We don’t have typewriters anymore, so it is refreshing to read a typewritten piece with its idiosyncrasies and specific markers and tell tale signs of authorship. There is nothing that will hint at the authorship of this review of Stephen Emerson’s fictional short story ‘Red’, however, except that yes my name is also Red. For deciding to reduce my character to the color of my hair, I will reserve my first praise of Mr. Emerson’s narrator. Perhaps it was out of respect for my anonymity? I, unlike the narrator, will be generous with my imagination. Red, my genuine hair color, he points out is also the color of my Persian pussycat, (the cat who only occasionally answered to his name but was apparently also my one true love). How can the narrator be so sure? Well, the cat and I did share a common parasitic family: ringworm. I was cured of the ringworm but my cat was punished with death. Though I did love my cat, Red, and it was a cruel and unnecessary punishment, I had many other loves many: dear friends, my children, colleagues, my passions.
My crowning glory, aside from my pale and delicate demeanor was, according to the narrator, my hair. What lengths he thinks I went through to lay to waste this gift of mine. Through ignorant neglect, lack of style or malicious intent I am believed to have worn my hair short and unbecoming. I think despite of, or maybe because of my ‘buxom’ figure, Mr Emerson’s narrator may have enjoyed, appreciated or was even aroused, when I wore my, “Auburn hair long, and it surrounded [my] head and swam on the tops of [my] shoulders.” Could that be why he felt I squandered its beauty?
What would he know of how uncomfortable long hair can be during our southern summers? My arousal, narrator, came from feeling a breeze on my neck. Did you ever get close enough to notice, I wonder, that even after my hair grew short and gray, my nails were always painted red. My lips were often red from biting them when I was bored, or nervous, or excited.
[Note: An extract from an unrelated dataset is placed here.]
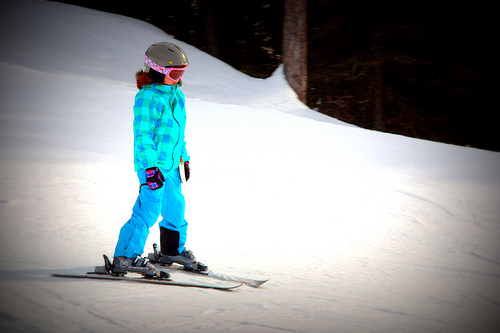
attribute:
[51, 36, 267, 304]
girl — skiing, child, standing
I even blushed red well into my old age.
“So only in the beauty itself of her early years did she offer any analogue to what was becoming her character.”
What of that character were you able to discern, narrator? Your tone presumes to be so impartial, yet I do detect an intimacy. How else could you know of my “bedroom practices or lack of them…” and deem them “inappropriate to speak of here”. The responsibility of such lack of bedroom activity clearly doesn’t belong to my husband, “a man whose life would be devoted to errors in her eyes”. But of course you are talking of my character, not his. Mine seems to have been formed by causal inferences to assumed hardships growing up in a family that didn’t appreciate the successes of an intelligent female graduate. I appreciate the way you have created this piece of fiction which, in form, reflects the very situation you describe. You have done so well, narrator, to demonstrate this very constraint of a women’s life. In life and in death, a woman is evaluated for her beauty and reasonableness.